WHAT IS EXPECTED:
An exact transcription of the listing, without its images, is what the answer must contain.

DATASET EXCERPT:

:::

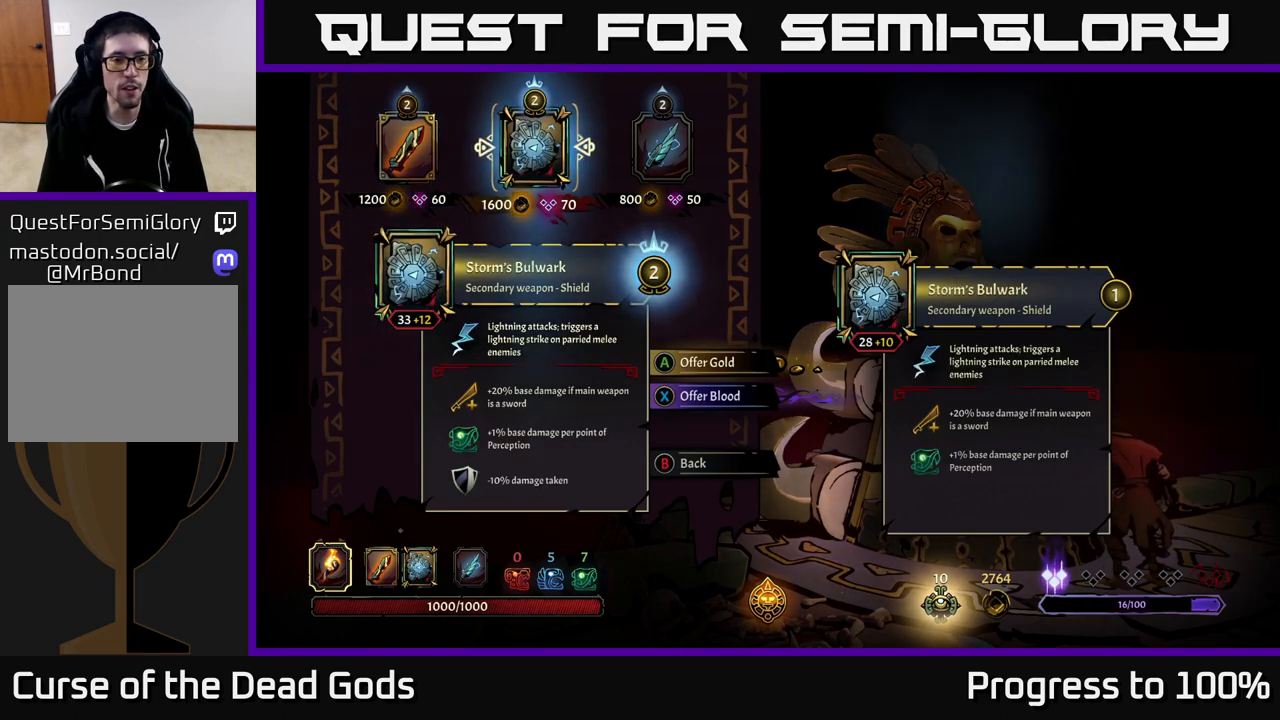
{"buttons": [], "left_stick": "center", "right_stick": "center", "events": []}
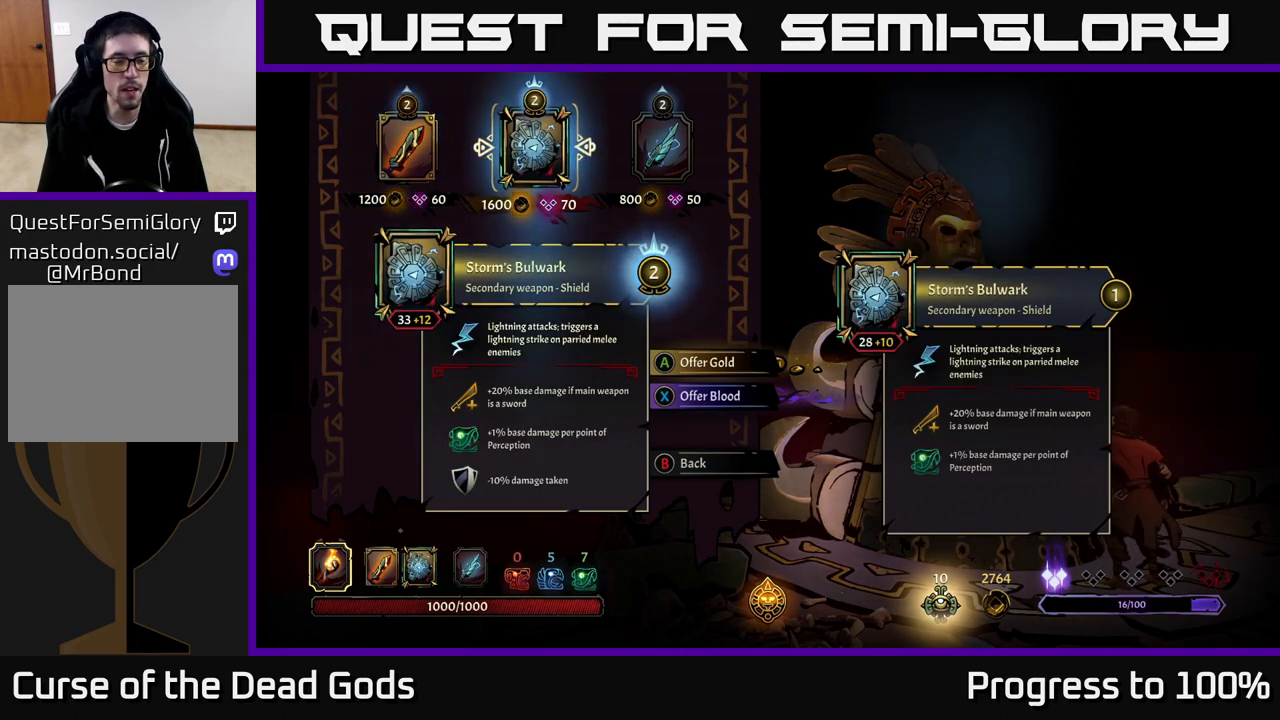
{"buttons": [], "left_stick": "center", "right_stick": "center", "events": []}
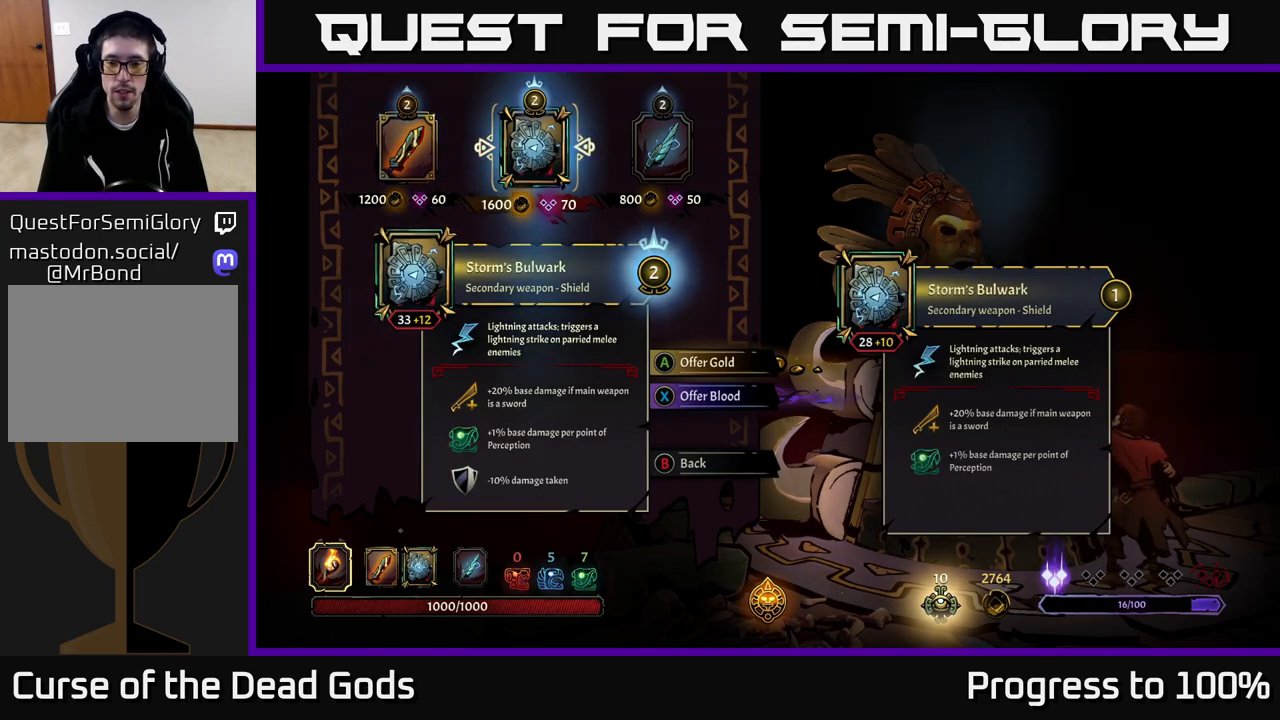
{"buttons": [], "left_stick": "center", "right_stick": "center", "events": []}
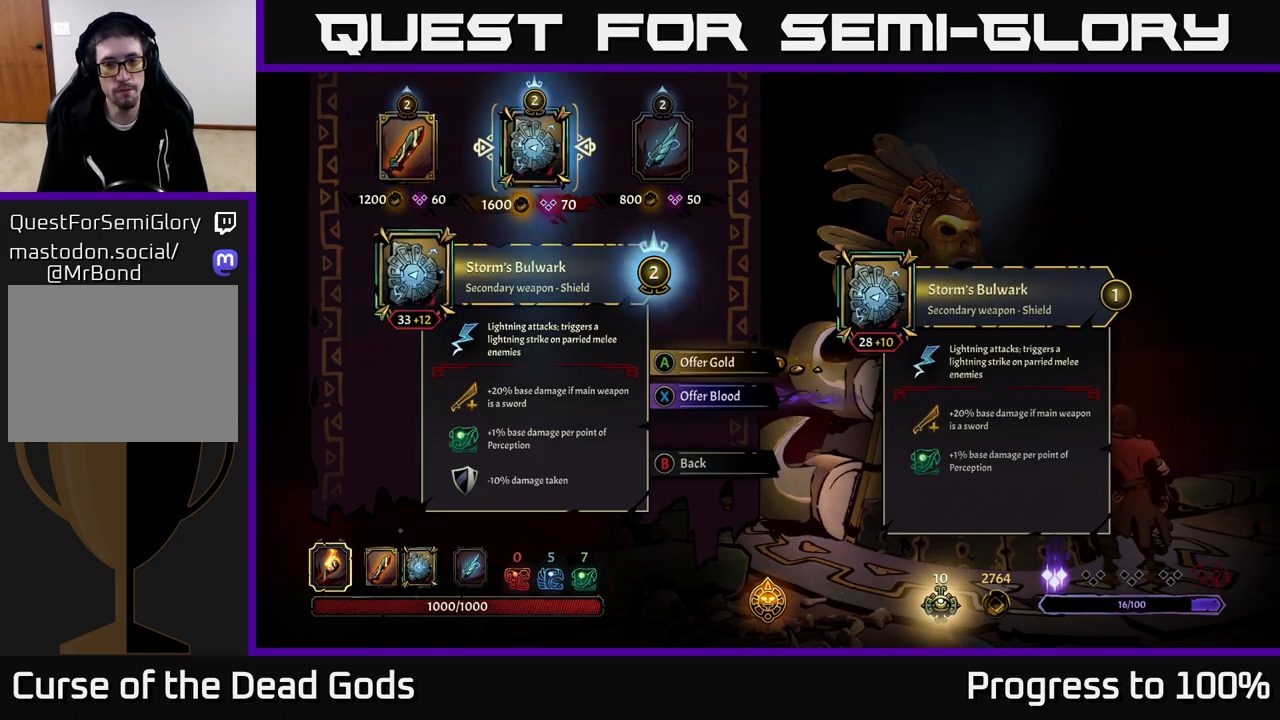
{"buttons": [], "left_stick": "center", "right_stick": "center", "events": []}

:::

ANSWER AREA:
{"buttons": [], "left_stick": "center", "right_stick": "center", "events": []}
{"buttons": [], "left_stick": "center", "right_stick": "center", "events": []}
{"buttons": [], "left_stick": "center", "right_stick": "center", "events": []}
{"buttons": [], "left_stick": "center", "right_stick": "center", "events": []}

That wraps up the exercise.